[Dataset]
+++++

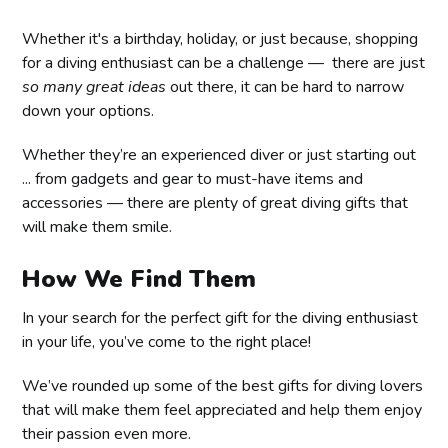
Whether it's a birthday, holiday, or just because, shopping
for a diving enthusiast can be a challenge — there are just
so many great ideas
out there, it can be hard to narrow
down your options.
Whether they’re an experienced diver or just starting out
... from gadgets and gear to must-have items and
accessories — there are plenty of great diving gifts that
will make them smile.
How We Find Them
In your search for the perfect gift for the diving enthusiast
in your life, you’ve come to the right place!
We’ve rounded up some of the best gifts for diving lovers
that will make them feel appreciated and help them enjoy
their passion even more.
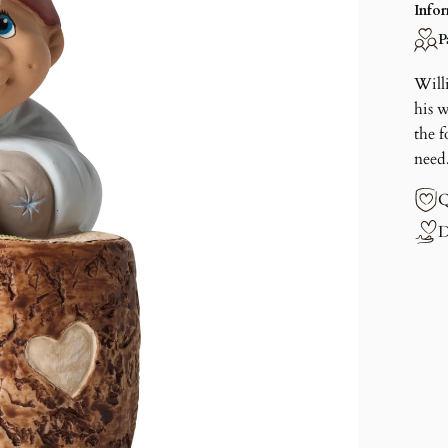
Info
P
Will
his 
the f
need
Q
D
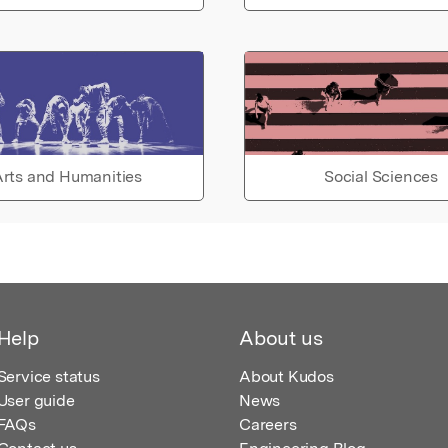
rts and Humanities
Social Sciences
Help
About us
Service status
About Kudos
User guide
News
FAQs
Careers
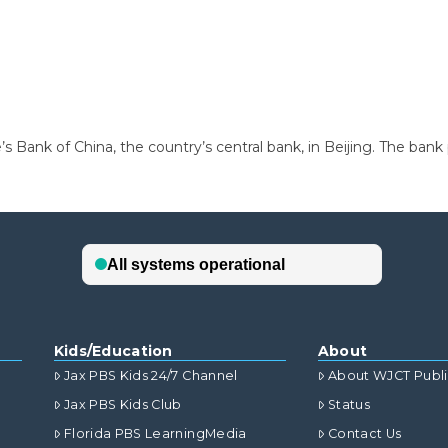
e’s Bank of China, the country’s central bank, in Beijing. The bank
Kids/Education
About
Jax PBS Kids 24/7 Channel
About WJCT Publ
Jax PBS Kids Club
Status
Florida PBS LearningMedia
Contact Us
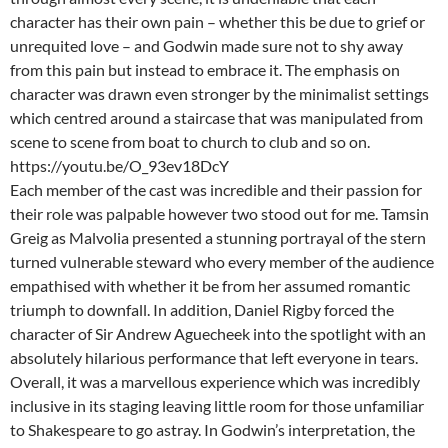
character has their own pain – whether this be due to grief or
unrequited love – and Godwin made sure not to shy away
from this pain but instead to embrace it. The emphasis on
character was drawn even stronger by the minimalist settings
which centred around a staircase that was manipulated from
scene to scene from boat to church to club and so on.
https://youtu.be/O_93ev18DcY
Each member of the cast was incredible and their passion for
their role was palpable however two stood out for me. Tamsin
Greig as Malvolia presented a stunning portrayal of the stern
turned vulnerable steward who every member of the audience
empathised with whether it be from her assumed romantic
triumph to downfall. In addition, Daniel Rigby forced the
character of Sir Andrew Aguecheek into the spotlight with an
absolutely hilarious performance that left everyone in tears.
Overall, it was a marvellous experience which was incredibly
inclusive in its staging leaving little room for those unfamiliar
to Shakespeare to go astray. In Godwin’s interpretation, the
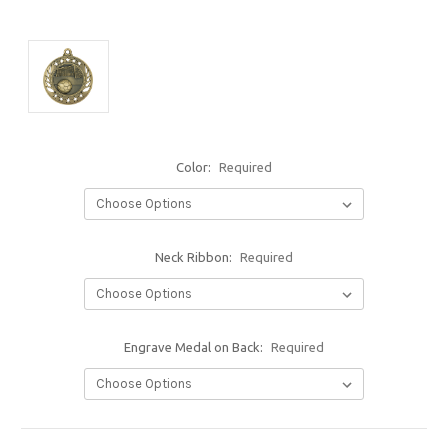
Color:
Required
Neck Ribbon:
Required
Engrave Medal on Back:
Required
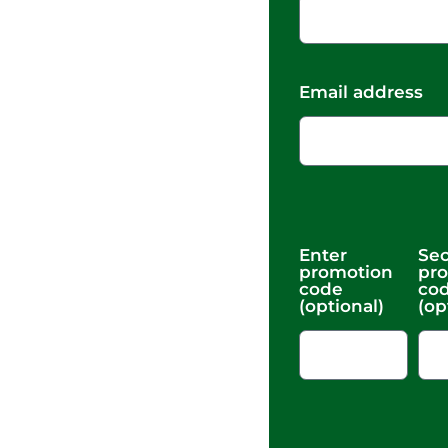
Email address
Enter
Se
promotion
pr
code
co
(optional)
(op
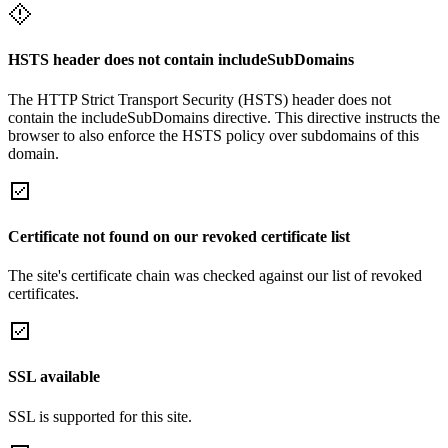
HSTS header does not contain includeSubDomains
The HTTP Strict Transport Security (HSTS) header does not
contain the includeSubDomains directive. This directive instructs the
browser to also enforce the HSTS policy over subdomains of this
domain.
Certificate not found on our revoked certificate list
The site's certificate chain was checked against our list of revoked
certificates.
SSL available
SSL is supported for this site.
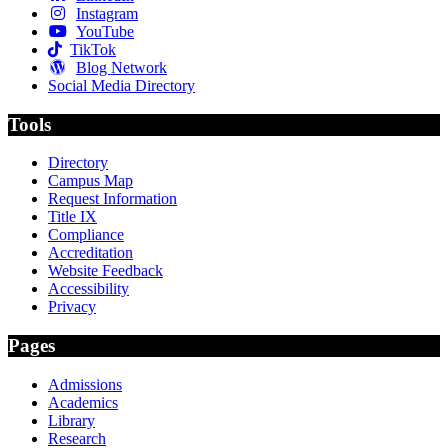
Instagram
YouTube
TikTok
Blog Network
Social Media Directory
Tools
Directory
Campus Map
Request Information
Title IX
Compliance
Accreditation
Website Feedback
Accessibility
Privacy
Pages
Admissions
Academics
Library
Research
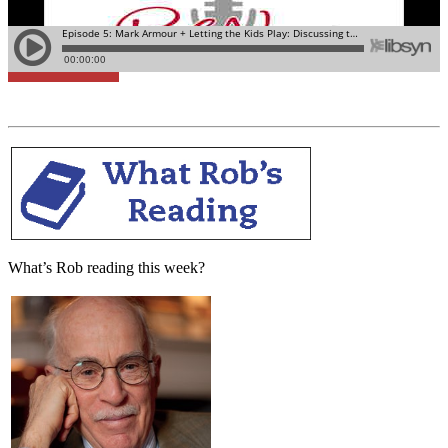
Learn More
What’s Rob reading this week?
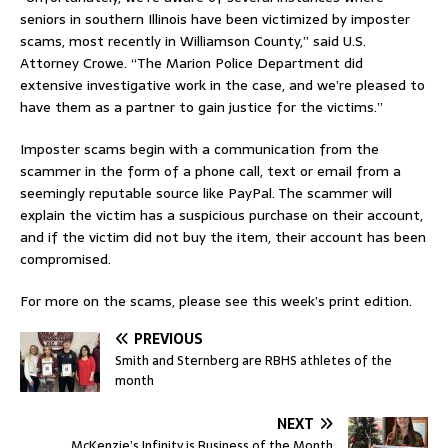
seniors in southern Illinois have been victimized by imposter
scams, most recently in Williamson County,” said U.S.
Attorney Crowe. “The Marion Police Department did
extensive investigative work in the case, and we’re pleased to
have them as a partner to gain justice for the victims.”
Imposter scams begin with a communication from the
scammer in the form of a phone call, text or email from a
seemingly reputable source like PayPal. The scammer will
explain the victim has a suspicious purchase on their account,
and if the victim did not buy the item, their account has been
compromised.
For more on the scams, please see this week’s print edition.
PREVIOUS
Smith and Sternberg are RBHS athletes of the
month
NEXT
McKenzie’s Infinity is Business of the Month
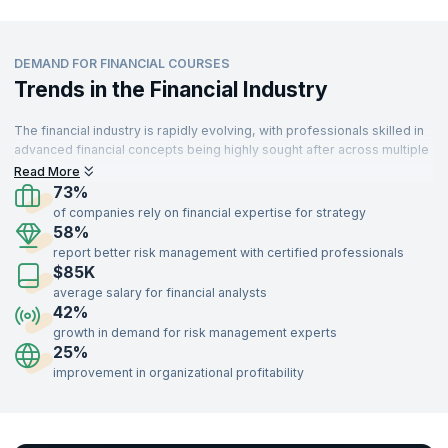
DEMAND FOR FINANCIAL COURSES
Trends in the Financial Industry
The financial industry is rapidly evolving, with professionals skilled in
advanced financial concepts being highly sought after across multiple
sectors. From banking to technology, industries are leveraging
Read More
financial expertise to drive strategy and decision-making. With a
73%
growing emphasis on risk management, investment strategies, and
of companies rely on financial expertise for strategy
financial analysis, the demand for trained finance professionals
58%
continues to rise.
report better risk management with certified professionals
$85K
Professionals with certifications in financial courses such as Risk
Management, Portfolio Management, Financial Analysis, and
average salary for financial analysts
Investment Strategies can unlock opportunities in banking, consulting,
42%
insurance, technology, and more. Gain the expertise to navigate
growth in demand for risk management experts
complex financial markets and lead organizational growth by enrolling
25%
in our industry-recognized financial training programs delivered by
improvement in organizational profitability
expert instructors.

+++++

[Problem to work on] Only text belongs in the copy: repeat each line of the data exactly and leave out the pictures.

[Solution below]
Whether it's a birthday, holiday, or just because, shopping
for a diving enthusiast can be a challenge — there are just
so many great ideas
out there, it can be hard to narrow
down your options.
Whether they’re an experienced diver or just starting out
... from gadgets and gear to must-have items and
accessories — there are plenty of great diving gifts that
will make them smile.
How We Find Them
In your search for the perfect gift for the diving enthusiast
in your life, you’ve come to the right place!
We’ve rounded up some of the best gifts for diving lovers
that will make them feel appreciated and help them enjoy
their passion even more.
Info
P
Will
his 
the f
need
Q
D
rts and Humanities
Social Sciences
Help
About us
Service status
About Kudos
User guide
News
FAQs
Careers
e’s Bank of China, the country’s central bank, in Beijing. The bank
Kids/Education
About
Jax PBS Kids 24/7 Channel
About WJCT Publ
Jax PBS Kids Club
Status
Florida PBS LearningMedia
Contact Us
character has their own pain – whether this be due to grief or
unrequited love – and Godwin made sure not to shy away
from this pain but instead to embrace it. The emphasis on
character was drawn even stronger by the minimalist settings
which centred around a staircase that was manipulated from
scene to scene from boat to church to club and so on.
https://youtu.be/O_93ev18DcY
Each member of the cast was incredible and their passion for
their role was palpable however two stood out for me. Tamsin
Greig as Malvolia presented a stunning portrayal of the stern
turned vulnerable steward who every member of the audience
empathised with whether it be from her assumed romantic
triumph to downfall. In addition, Daniel Rigby forced the
character of Sir Andrew Aguecheek into the spotlight with an
absolutely hilarious performance that left everyone in tears.
Overall, it was a marvellous experience which was incredibly
inclusive in its staging leaving little room for those unfamiliar
to Shakespeare to go astray. In Godwin’s interpretation, the
Color:
Required
Neck Ribbon:
Required
Engrave Medal on Back:
Required
Email address
Enter
Se
promotion
pr
code
co
(optional)
(op
HSTS header does not contain includeSubDomains
The HTTP Strict Transport Security (HSTS) header does not
contain the includeSubDomains directive. This directive instructs the
browser to also enforce the HSTS policy over subdomains of this
domain.
Certificate not found on our revoked certificate list
The site's certificate chain was checked against our list of revoked
certificates.
SSL available
SSL is supported for this site.
Instagram
YouTube
TikTok
Blog Network
Social Media Directory
Tools
Directory
Campus Map
Request Information
Title IX
Compliance
Accreditation
Website Feedback
Accessibility
Privacy
Pages
Admissions
Academics
Library
Research
Learn More
What’s Rob reading this week?
seniors in southern Illinois have been victimized by imposter
scams, most recently in Williamson County,” said U.S.
Attorney Crowe. “The Marion Police Department did
extensive investigative work in the case, and we’re pleased to
have them as a partner to gain justice for the victims.”
Imposter scams begin with a communication from the
scammer in the form of a phone call, text or email from a
seemingly reputable source like PayPal. The scammer will
explain the victim has a suspicious purchase on their account,
and if the victim did not buy the item, their account has been
compromised.
For more on the scams, please see this week’s print edition.
PREVIOUS
Smith and Sternberg are RBHS athletes of the
month
NEXT
McKenzie’s Infinity is Business of the Month
DEMAND FOR FINANCIAL COURSES
Trends in the Financial Industry
The financial industry is rapidly evolving, with professionals skilled in
advanced financial concepts being highly sought after across multiple
sectors. From banking to technology, industries are leveraging
Read More
financial expertise to drive strategy and decision-making. With a
73%
growing emphasis on risk management, investment strategies, and
of companies rely on financial expertise for strategy
financial analysis, the demand for trained finance professionals
58%
continues to rise.
report better risk management with certified professionals
$85K
Professionals with certifications in financial courses such as Risk
Management, Portfolio Management, Financial Analysis, and
average salary for financial analysts
Investment Strategies can unlock opportunities in banking, consulting,
42%
insurance, technology, and more. Gain the expertise to navigate
growth in demand for risk management experts
complex financial markets and lead organizational growth by enrolling
25%
in our industry-recognized financial training programs delivered by
improvement in organizational profitability
expert instructors.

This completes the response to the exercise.